Feel free to consult Knuth if you don't understand
relative to your favorite CPython comparison point with a very different data structure you might enjoy learning about if you don't know it.
but you seem to be taking issue without measurement or even argument beyond "Gah, Python! Gah! Different! What if some 'dumb' user sets growLoad=99%?").
Consider yourself warned. There is no reason whatsoever to start personal attacks. The huge wall of text makes these offenses harder to spot, but unfortunately for you, I was bored enough to read it all.
On that topic of 66% vs 99% sensitivity of performance to load, it might make sense for users to be able to pass a parameter to initTables to specify the load factor at which enlarging happens.
From an API design point of view we should consider an enum expectOnlyPositiveSearches, expectOnlyNegativeSearches, expectMostlyPositiveSearches etc.
cblake: What I'm starting to sense is that you have internalized the trade-offs/risks for the Python impl, but maybe not for many other choices and are afraid of different/fear change.
Then you are sensing wrong. I have been using the Python implementation as a baseline because it (1) is one of the most battle-tested implementations in existence and (2) is very simple, so it's fairly easy to analyze and difficult to screw up. That does not mean that I am not keenly aware of existing and ongoing research in the field, than you, and I have read TAOCP, thank you (though I think you know as well as I that it doesn't really reflect the state of the art anymore).
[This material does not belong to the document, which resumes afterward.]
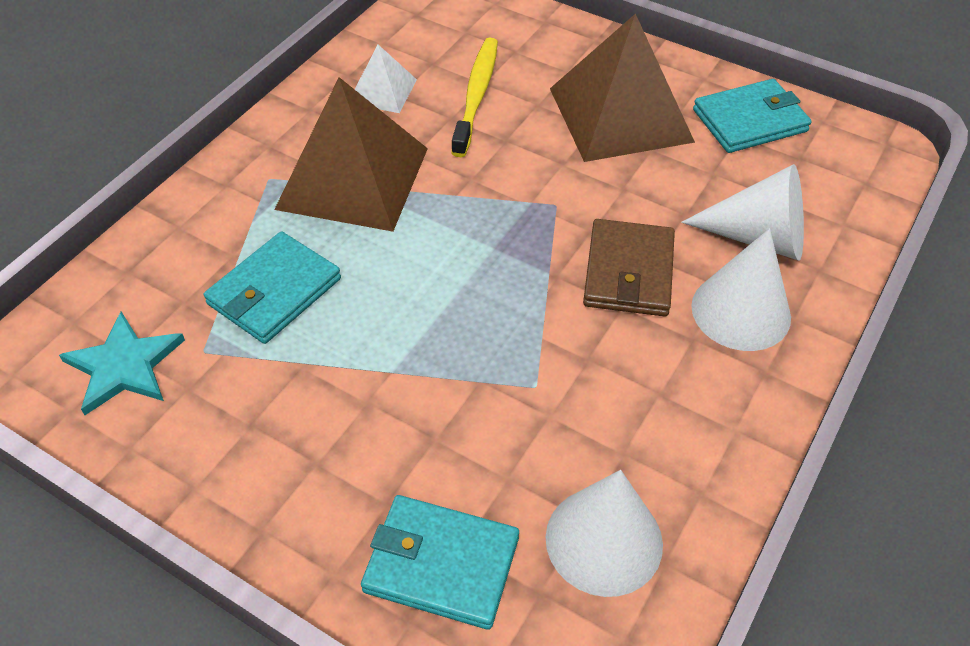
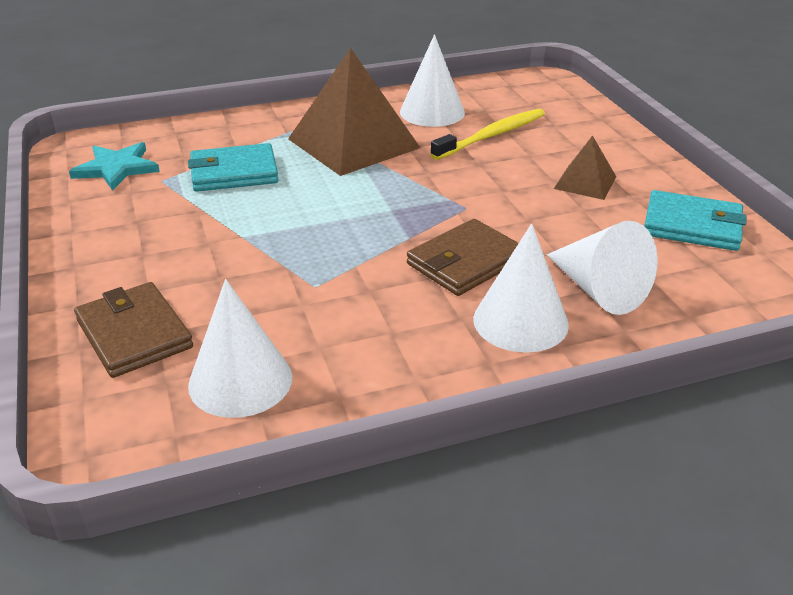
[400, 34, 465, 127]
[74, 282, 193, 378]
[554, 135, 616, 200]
I have also written my share of specialized hash table implementations, with a variety of requirements, often differing from the ones we have here. It's not as though I'm religiously opposed, but I'd like to see demonstrated rather than conjectured benefits. Most importantly, the main requirement of a standard library implementation is not that it exhibits optimal performance for a given use case, but robustness in the general case; you can always write a specialized implementation for when you have specific requirements.
cblake: E.g., you write as if there is a hyper-sensitivity/precipitous breakdown linear probing is susceptible to that double hashing is not.
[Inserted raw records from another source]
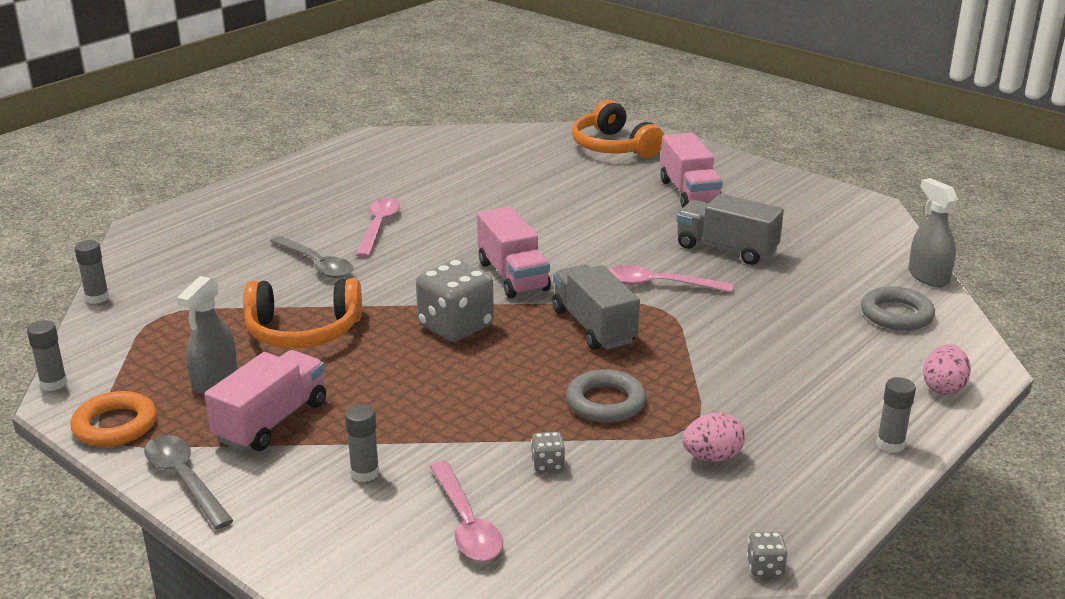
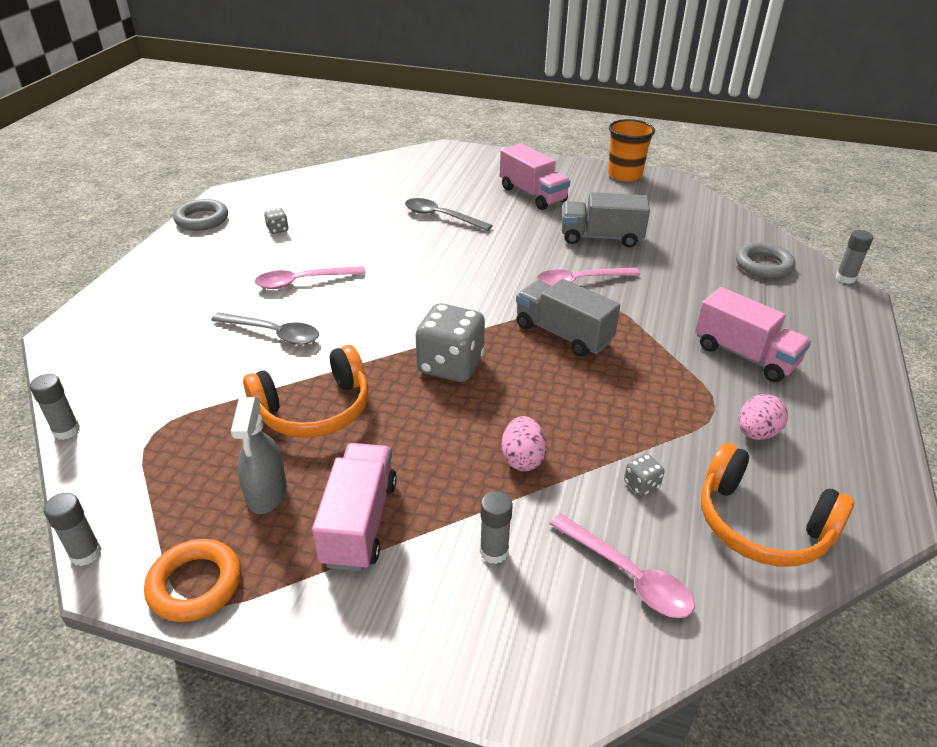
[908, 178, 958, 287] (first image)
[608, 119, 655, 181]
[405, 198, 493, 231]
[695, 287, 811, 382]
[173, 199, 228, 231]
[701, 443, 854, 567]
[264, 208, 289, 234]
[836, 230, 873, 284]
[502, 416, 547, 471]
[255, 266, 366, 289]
No. I noted that linear probing, especially in the presence of weak hash functions, increases the risk of performance degradation, but did not make any claim about that being a binary on/off property. I was very specific there precisely to avoid giving precisely that impression, so I'm not sure where you got that from.
cblake: I didn't meant the "Gah" stuff personally, more jokingly and Jehan himself basically said CPython was his favored comparison point in other words.
That would be a misunderstanding. In fact, I think there are plenty of use cases where it is suboptimal (simple example: fine-grained concurrency, which is much easier to do with bucket hashing, though I've also implemented open addressing with fine-grained concurrent access in the past).
make personal "than you" attacks as you also kinda did above
Um, Jehan's "than you" was a typo for "thank you".
my admittedly shameful text mountains
You should work on that. It's pointless to write all that when it turns people off from reading it. Focus.